Lin Y, Yang X, Liu W, Li B, Yin W, Shi Y, He R
Department of Immunology and Key Laboratory of Medical Molecular Virology of Ministries of Education and Health, School of Basic Medical Sciences, Shanghai, People's Republic of China.
Key Laboratory of Carcinogenesis and Cancer Invasion of Ministry of Education, Department of Liver Surgery, Liver Cancer Institute, Zhongshan Hospital, Shanghai, People's Republic of China.
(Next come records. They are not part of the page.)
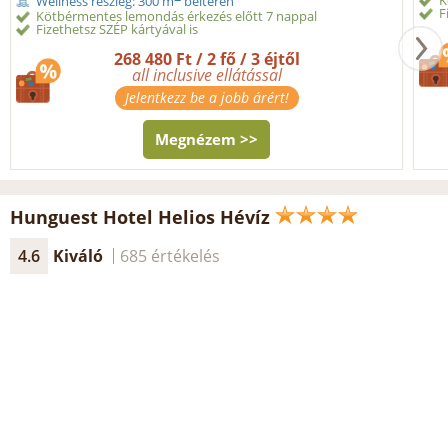
K
Wellness részleg: 300 m
beltéren
F
Kötbérmentes lemondás érkezés előtt 7 nappal
Fizethetsz SZÉP kártyával is
268 480 Ft / 2 fő / 3 éjtől
all inclusive ellátással
Jelentkezz be a jobb árért!
Megnézem >>
Hunguest Hotel Helios Hévíz
4.6
Kiváló
685 értékelés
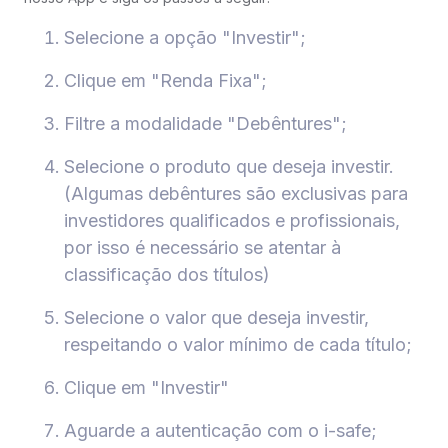
Selecione a opção "Investir";
Clique em "Renda Fixa";
Filtre a modalidade "Debêntures";
Selecione o produto que deseja investir.
(Algumas debêntures são exclusivas para
investidores qualificados e profissionais,
por isso é necessário se atentar à
classificação dos títulos)
Selecione o valor que deseja investir,
respeitando o valor mínimo de cada título;
Clique em "Investir"
Aguarde a autenticação com o i-safe;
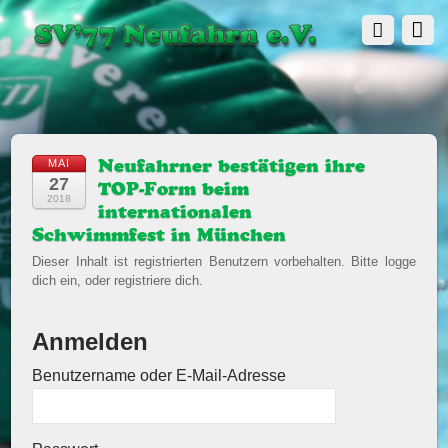
MAI
Neufahrner bestätigen ihre
27
TOP-Form beim
2018
internationalen
Schwimmfest in München
Dieser Inhalt ist registrierten Benutzern vorbehalten. Bitte logge
dich ein, oder registriere dich.
Anmelden
Benutzername oder E-Mail-Adresse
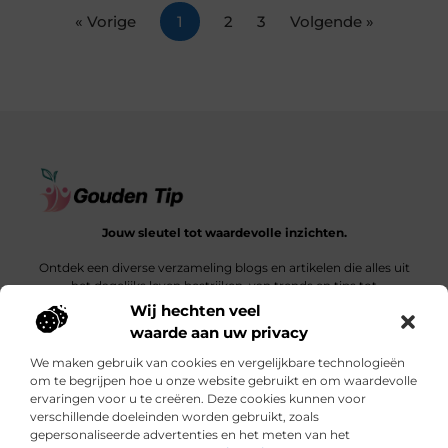
« Vorige
1
2
3
Volgende »
Jouw sleutel tot waardevolle inzichten.
Ontdek een diverse verzameling blogs en artikelen die alles uit
het dagelijks leven bestrijken, van trends en tips tot
diepgaande verhalen.
Wij hechten veel
waarde aan uw privacy
Bericht categorie
We maken gebruik van cookies en vergelijkbare technologieën
om te begrijpen hoe u onze website gebruikt en om waardevolle
ervaringen voor u te creëren. Deze cookies kunnen voor
verschillende doeleinden worden gebruikt, zoals
Onze informatie
gepersonaliseerde advertenties en het meten van het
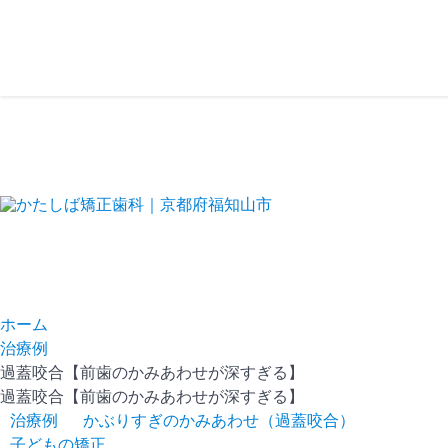
ホーム
治療例
過蓋咬合【前歯のかみあわせが深すぎる】
過蓋咬合【前歯のかみあわせが深すぎる】
治療例
かぶりすぎのかみあわせ（過蓋咬合）
子どもの矯正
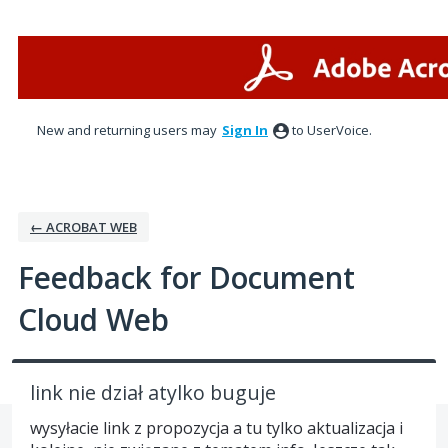
Skip
to
content
New and returning users may
Sign In
to UserVoice.
← ACROBAT WEB
Feedback for Document
Cloud Web
link nie dział atylko buguje
wysyłacie link z propozycja a tu tylko aktualizacja i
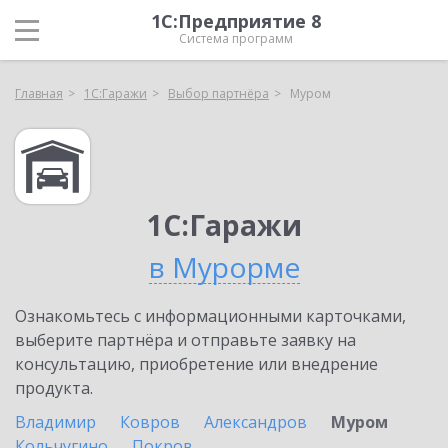
1С:Предприятие 8
Система программ
Главная
1С:Гаражи
Выбор партнёра
Муром
1С:Гаражи
в Мурорме
Ознакомьтесь с информационными карточками,
выберите партнёра и отправьте заявку на
консультацию, приобретение или внедрение
продукта.
Владимир
Ковров
Александров
Муром
Кольчугино
Покров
Oncogene. 2017 Jun 22;36(25):3599-3608. doi: 10.1038/onc.2016.516. Epub 2017 Feb 6.
Hepatocellular carcinoma (HCC) is linked to inflammation and immunosuppression. Chemerin is highly expressed in the liver and implicated in the regulation of inflammation. However, the role of chemerin in HCC remains unclear. In this study, we aimed to investigate whether chemerin is able to influence HCC progression by regulating tumor-associated inflammation. Here we demonstrated that chemerin significantly decreased in blood and tumor tissues of HCC patients, and tumor chemerin levels were inversely associated with the prognosis. In an orthotopic mouse model of HCC, Rarres2 mice exhibited aggressive tumor growth and lung metastasis, whereas chemerin overexpression greatly inhibited tumor growth. The tumor-inhibitory effect of chemerin was accompanied by a shift in tumor-infiltrating immune cells from myeloid-derived suppressive cells (MDSCs) to interferon-γT cells and decreased tumor angiogenesis. Furthermore, we demonstrated that the tumor-inhibitory effect of chemerin was partly dependent on T cells, as chemerin overexpression could inhibit tumor growth, albeit to a lesser extent, in Rag1 mice when compared with wild-type controls. Mechanistically, chemerin inhibited nuclear factor-κB activation and the expression of granulocyte-macrophage colony-stimulating factor (GM-CSF) and interleukin-2 (IL-6) by tumor cells and tumor-associated endothelial cell, respectively, via its receptors, and consequently, MDSC induction was impaired, leading to restoration of antitumor T-cell response and decreased tumor angiogenesis. Clinically, systemic and tumor levels of chemerin were found to inversely correlate with circulating concentrations of GM-CSF or IL-6 and tumor-infiltrating myeloid cells, respectively, in HCC patients. Moreover, neutralization of GM-CSF and IL-6 abrogated HCC progression and MDSC accumulation in Rarres2 mice. In conclusion, our study reveals the tumor-inhibitory effect of chemerin by suppressing inflammatory tumor microenvironment with therapeutic implications for inflammation-associated cancer-like HCC.
肝细胞癌(HCC)与炎症和免疫抑制相关。趋化素在肝脏中高表达,并参与炎症调节。然而,趋化素在HCC中的作用仍不清楚。在本研究中,我们旨在探究趋化素是否能够通过调节肿瘤相关炎症来影响HCC进展。在此我们证明,HCC患者血液和肿瘤组织中的趋化素显著降低,且肿瘤趋化素水平与预后呈负相关。在HCC原位小鼠模型中,Rarres2小鼠表现出侵袭性肿瘤生长和肺转移,而趋化素过表达则极大地抑制了肿瘤生长。趋化素对肿瘤生长的抑制作用伴随着肿瘤浸润免疫细胞从髓系来源抑制细胞(MDSC)向干扰素-γ T细胞的转变,并减少了肿瘤血管生成。此外,我们证明趋化素的肿瘤抑制作用部分依赖于T细胞,因为与野生型对照相比,趋化素过表达在Rag1小鼠中虽能抑制肿瘤生长,但程度较轻。机制上,趋化素分别通过其受体抑制肿瘤细胞和肿瘤相关内皮细胞中核因子-κB的激活以及粒细胞-巨噬细胞集落刺激因子(GM-CSF)和白细胞介素-2(IL-6)的表达,因此,MDSC的诱导受损导致抗肿瘤T细胞反应恢复和肿瘤血管生成减少。临床上,在HCC患者中发现,趋化素的全身水平和肿瘤水平分别与GM-CSF或IL-6的循环浓度以及肿瘤浸润髓系细胞呈负相关。此外,中和GM-CSF和IL-6可消除Rarres2小鼠中的HCC进展和MDSC积累。总之,我们的研究揭示了趋化素通过抑制炎症性肿瘤微环境对HCC等炎症相关癌症具有治疗意义的肿瘤抑制作用。